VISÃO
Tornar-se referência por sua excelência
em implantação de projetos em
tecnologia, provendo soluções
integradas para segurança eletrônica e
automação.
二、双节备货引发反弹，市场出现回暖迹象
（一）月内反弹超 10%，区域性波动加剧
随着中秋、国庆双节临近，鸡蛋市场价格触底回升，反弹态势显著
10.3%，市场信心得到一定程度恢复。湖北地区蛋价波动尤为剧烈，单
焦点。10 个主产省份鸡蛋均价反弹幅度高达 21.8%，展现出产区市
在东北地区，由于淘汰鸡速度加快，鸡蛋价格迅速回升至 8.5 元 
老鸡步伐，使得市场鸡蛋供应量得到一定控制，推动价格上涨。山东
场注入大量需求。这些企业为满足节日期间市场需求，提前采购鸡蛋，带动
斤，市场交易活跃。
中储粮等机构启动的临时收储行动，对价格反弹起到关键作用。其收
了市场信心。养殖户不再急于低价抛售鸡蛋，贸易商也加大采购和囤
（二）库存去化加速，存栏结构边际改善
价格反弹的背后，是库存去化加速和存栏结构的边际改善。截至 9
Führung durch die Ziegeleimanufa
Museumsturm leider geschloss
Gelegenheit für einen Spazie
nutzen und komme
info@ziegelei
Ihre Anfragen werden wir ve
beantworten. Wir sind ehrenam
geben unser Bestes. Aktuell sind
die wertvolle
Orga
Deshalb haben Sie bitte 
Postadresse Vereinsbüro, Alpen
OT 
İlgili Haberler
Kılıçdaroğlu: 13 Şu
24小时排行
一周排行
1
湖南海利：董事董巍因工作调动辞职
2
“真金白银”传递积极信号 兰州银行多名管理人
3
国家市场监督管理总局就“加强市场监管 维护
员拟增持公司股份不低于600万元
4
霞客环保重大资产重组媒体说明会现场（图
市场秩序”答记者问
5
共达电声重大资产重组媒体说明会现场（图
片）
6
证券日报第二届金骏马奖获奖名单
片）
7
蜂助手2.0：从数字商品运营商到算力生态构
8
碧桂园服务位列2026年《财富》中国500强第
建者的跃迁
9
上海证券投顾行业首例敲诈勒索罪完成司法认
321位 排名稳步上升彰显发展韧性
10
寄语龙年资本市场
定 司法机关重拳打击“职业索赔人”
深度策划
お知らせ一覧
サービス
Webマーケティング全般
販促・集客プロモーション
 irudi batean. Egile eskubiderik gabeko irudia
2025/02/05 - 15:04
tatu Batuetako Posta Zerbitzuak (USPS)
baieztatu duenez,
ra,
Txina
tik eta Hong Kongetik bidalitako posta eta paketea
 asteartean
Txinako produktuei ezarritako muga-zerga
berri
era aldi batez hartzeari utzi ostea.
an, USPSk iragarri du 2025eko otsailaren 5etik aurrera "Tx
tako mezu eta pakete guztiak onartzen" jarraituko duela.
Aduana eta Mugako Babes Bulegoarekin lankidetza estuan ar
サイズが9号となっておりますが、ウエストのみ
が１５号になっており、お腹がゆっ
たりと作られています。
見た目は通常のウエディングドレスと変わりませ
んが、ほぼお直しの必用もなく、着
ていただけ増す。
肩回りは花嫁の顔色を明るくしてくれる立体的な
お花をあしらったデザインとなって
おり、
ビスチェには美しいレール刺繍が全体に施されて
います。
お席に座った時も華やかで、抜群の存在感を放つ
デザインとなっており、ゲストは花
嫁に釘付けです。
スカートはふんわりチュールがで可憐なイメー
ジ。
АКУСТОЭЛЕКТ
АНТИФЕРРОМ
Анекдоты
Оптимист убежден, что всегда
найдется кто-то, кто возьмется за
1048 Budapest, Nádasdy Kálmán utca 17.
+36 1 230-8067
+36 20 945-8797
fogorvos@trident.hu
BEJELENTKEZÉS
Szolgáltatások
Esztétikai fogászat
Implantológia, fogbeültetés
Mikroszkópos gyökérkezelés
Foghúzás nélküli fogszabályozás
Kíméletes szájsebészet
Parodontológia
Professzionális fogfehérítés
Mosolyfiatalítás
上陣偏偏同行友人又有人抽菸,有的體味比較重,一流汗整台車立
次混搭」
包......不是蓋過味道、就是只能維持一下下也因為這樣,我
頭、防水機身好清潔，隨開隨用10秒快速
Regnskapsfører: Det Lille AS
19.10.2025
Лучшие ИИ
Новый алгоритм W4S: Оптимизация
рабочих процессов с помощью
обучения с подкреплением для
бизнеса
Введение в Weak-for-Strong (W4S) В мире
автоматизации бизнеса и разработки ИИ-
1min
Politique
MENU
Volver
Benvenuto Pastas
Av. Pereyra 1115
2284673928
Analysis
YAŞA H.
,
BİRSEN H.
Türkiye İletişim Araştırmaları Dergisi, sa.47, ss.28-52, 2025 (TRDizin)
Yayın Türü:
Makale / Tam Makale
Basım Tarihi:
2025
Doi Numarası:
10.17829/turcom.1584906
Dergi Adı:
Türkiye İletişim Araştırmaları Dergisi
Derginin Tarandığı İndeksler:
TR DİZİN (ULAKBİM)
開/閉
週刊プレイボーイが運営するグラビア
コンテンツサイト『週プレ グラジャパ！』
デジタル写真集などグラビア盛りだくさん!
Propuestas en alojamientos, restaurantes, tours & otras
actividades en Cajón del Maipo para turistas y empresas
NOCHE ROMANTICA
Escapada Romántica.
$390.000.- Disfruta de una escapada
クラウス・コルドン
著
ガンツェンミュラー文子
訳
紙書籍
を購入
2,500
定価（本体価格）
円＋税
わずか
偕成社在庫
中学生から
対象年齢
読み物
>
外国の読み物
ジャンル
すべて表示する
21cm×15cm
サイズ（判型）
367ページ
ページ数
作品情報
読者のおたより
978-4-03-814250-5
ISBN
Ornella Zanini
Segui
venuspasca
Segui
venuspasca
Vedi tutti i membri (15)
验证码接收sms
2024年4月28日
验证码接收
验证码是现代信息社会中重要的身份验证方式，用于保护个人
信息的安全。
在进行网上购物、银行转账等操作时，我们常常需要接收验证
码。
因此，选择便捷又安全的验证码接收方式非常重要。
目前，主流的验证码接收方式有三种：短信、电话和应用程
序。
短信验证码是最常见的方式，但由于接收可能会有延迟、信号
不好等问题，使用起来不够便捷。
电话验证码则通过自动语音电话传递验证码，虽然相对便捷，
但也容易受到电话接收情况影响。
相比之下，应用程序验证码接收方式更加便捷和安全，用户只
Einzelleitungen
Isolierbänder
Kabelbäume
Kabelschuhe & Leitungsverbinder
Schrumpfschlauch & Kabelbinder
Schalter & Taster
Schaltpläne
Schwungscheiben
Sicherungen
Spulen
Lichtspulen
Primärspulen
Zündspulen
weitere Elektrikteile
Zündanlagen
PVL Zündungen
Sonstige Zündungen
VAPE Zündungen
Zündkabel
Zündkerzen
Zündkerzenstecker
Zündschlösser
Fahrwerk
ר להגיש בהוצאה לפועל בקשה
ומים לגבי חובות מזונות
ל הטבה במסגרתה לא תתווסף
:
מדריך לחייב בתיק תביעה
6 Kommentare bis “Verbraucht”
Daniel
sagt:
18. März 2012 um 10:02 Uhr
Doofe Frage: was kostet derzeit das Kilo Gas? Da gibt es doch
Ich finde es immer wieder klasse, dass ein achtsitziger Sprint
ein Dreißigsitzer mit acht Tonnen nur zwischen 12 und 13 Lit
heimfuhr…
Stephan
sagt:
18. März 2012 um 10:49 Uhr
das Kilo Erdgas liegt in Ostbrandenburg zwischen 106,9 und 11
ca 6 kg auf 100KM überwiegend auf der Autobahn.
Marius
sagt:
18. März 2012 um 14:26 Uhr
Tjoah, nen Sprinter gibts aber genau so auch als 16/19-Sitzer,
++++++++++
Required action: Could you print the material above once more, exactly as it stands?

Output of the exercise:
VISÃO
Tornar-se referência por sua excelência
em implantação de projetos em
tecnologia, provendo soluções
integradas para segurança eletrônica e
automação.
二、双节备货引发反弹，市场出现回暖迹象
（一）月内反弹超 10%，区域性波动加剧
随着中秋、国庆双节临近，鸡蛋市场价格触底回升，反弹态势显著
10.3%，市场信心得到一定程度恢复。湖北地区蛋价波动尤为剧烈，单
焦点。10 个主产省份鸡蛋均价反弹幅度高达 21.8%，展现出产区市
在东北地区，由于淘汰鸡速度加快，鸡蛋价格迅速回升至 8.5 元 
老鸡步伐，使得市场鸡蛋供应量得到一定控制，推动价格上涨。山东
场注入大量需求。这些企业为满足节日期间市场需求，提前采购鸡蛋，带动
斤，市场交易活跃。
中储粮等机构启动的临时收储行动，对价格反弹起到关键作用。其收
了市场信心。养殖户不再急于低价抛售鸡蛋，贸易商也加大采购和囤
（二）库存去化加速，存栏结构边际改善
价格反弹的背后，是库存去化加速和存栏结构的边际改善。截至 9
Führung durch die Ziegeleimanufa
Museumsturm leider geschloss
Gelegenheit für einen Spazie
nutzen und komme
info@ziegelei
Ihre Anfragen werden wir ve
beantworten. Wir sind ehrenam
geben unser Bestes. Aktuell sind
die wertvolle
Orga
Deshalb haben Sie bitte 
Postadresse Vereinsbüro, Alpen
OT 
İlgili Haberler
Kılıçdaroğlu: 13 Şu
24小时排行
一周排行
1
湖南海利：董事董巍因工作调动辞职
2
“真金白银”传递积极信号 兰州银行多名管理人
3
国家市场监督管理总局就“加强市场监管 维护
员拟增持公司股份不低于600万元
4
霞客环保重大资产重组媒体说明会现场（图
市场秩序”答记者问
5
共达电声重大资产重组媒体说明会现场（图
片）
6
证券日报第二届金骏马奖获奖名单
片）
7
蜂助手2.0：从数字商品运营商到算力生态构
8
碧桂园服务位列2026年《财富》中国500强第
建者的跃迁
9
上海证券投顾行业首例敲诈勒索罪完成司法认
321位 排名稳步上升彰显发展韧性
10
寄语龙年资本市场
定 司法机关重拳打击“职业索赔人”
深度策划
お知らせ一覧
サービス
Webマーケティング全般
販促・集客プロモーション
 irudi batean. Egile eskubiderik gabeko irudia
2025/02/05 - 15:04
tatu Batuetako Posta Zerbitzuak (USPS)
baieztatu duenez,
ra,
Txina
tik eta Hong Kongetik bidalitako posta eta paketea
 asteartean
Txinako produktuei ezarritako muga-zerga
berri
era aldi batez hartzeari utzi ostea.
an, USPSk iragarri du 2025eko otsailaren 5etik aurrera "Tx
tako mezu eta pakete guztiak onartzen" jarraituko duela.
Aduana eta Mugako Babes Bulegoarekin lankidetza estuan ar
サイズが9号となっておりますが、ウエストのみ
が１５号になっており、お腹がゆっ
たりと作られています。
見た目は通常のウエディングドレスと変わりませ
んが、ほぼお直しの必用もなく、着
ていただけ増す。
肩回りは花嫁の顔色を明るくしてくれる立体的な
お花をあしらったデザインとなって
おり、
ビスチェには美しいレール刺繍が全体に施されて
います。
お席に座った時も華やかで、抜群の存在感を放つ
デザインとなっており、ゲストは花
嫁に釘付けです。
スカートはふんわりチュールがで可憐なイメー
ジ。
АКУСТОЭЛЕКТ
АНТИФЕРРОМ
Анекдоты
Оптимист убежден, что всегда
найдется кто-то, кто возьмется за
1048 Budapest, Nádasdy Kálmán utca 17.
+36 1 230-8067
+36 20 945-8797
fogorvos@trident.hu
BEJELENTKEZÉS
Szolgáltatások
Esztétikai fogászat
Implantológia, fogbeültetés
Mikroszkópos gyökérkezelés
Foghúzás nélküli fogszabályozás
Kíméletes szájsebészet
Parodontológia
Professzionális fogfehérítés
Mosolyfiatalítás
上陣偏偏同行友人又有人抽菸,有的體味比較重,一流汗整台車立
次混搭」
包......不是蓋過味道、就是只能維持一下下也因為這樣,我
頭、防水機身好清潔，隨開隨用10秒快速
Regnskapsfører: Det Lille AS
19.10.2025
Лучшие ИИ
Новый алгоритм W4S: Оптимизация
рабочих процессов с помощью
обучения с подкреплением для
бизнеса
Введение в Weak-for-Strong (W4S) В мире
автоматизации бизнеса и разработки ИИ-
1min
Politique
MENU
Volver
Benvenuto Pastas
Av. Pereyra 1115
2284673928
Analysis
YAŞA H.
,
BİRSEN H.
Türkiye İletişim Araştırmaları Dergisi, sa.47, ss.28-52, 2025 (TRDizin)
Yayın Türü:
Makale / Tam Makale
Basım Tarihi:
2025
Doi Numarası:
10.17829/turcom.1584906
Dergi Adı:
Türkiye İletişim Araştırmaları Dergisi
Derginin Tarandığı İndeksler:
TR DİZİN (ULAKBİM)
開/閉
週刊プレイボーイが運営するグラビア
コンテンツサイト『週プレ グラジャパ！』
デジタル写真集などグラビア盛りだくさん!
Propuestas en alojamientos, restaurantes, tours & otras
actividades en Cajón del Maipo para turistas y empresas
NOCHE ROMANTICA
Escapada Romántica.
$390.000.- Disfruta de una escapada
クラウス・コルドン
著
ガンツェンミュラー文子
訳
紙書籍
を購入
2,500
定価（本体価格）
円＋税
わずか
偕成社在庫
中学生から
対象年齢
読み物
>
外国の読み物
ジャンル
すべて表示する
21cm×15cm
サイズ（判型）
367ページ
ページ数
作品情報
読者のおたより
978-4-03-814250-5
ISBN
Ornella Zanini
Segui
venuspasca
Segui
venuspasca
Vedi tutti i membri (15)
验证码接收sms
2024年4月28日
验证码接收
验证码是现代信息社会中重要的身份验证方式，用于保护个人
信息的安全。
在进行网上购物、银行转账等操作时，我们常常需要接收验证
码。
因此，选择便捷又安全的验证码接收方式非常重要。
目前，主流的验证码接收方式有三种：短信、电话和应用程
序。
短信验证码是最常见的方式，但由于接收可能会有延迟、信号
不好等问题，使用起来不够便捷。
电话验证码则通过自动语音电话传递验证码，虽然相对便捷，
但也容易受到电话接收情况影响。
相比之下，应用程序验证码接收方式更加便捷和安全，用户只
Einzelleitungen
Isolierbänder
Kabelbäume
Kabelschuhe & Leitungsverbinder
Schrumpfschlauch & Kabelbinder
Schalter & Taster
Schaltpläne
Schwungscheiben
Sicherungen
Spulen
Lichtspulen
Primärspulen
Zündspulen
weitere Elektrikteile
Zündanlagen
PVL Zündungen
Sonstige Zündungen
VAPE Zündungen
Zündkabel
Zündkerzen
Zündkerzenstecker
Zündschlösser
Fahrwerk
ר להגיש בהוצאה לפועל בקשה
ומים לגבי חובות מזונות
ל הטבה במסגרתה לא תתווסף
:
מדריך לחייב בתיק תביעה
6 Kommentare bis “Verbraucht”
Daniel
sagt:
18. März 2012 um 10:02 Uhr
Doofe Frage: was kostet derzeit das Kilo Gas? Da gibt es doch
Ich finde es immer wieder klasse, dass ein achtsitziger Sprint
ein Dreißigsitzer mit acht Tonnen nur zwischen 12 und 13 Lit
heimfuhr…
Stephan
sagt:
18. März 2012 um 10:49 Uhr
das Kilo Erdgas liegt in Ostbrandenburg zwischen 106,9 und 11
ca 6 kg auf 100KM überwiegend auf der Autobahn.
Marius
sagt:
18. März 2012 um 14:26 Uhr
Tjoah, nen Sprinter gibts aber genau so auch als 16/19-Sitzer,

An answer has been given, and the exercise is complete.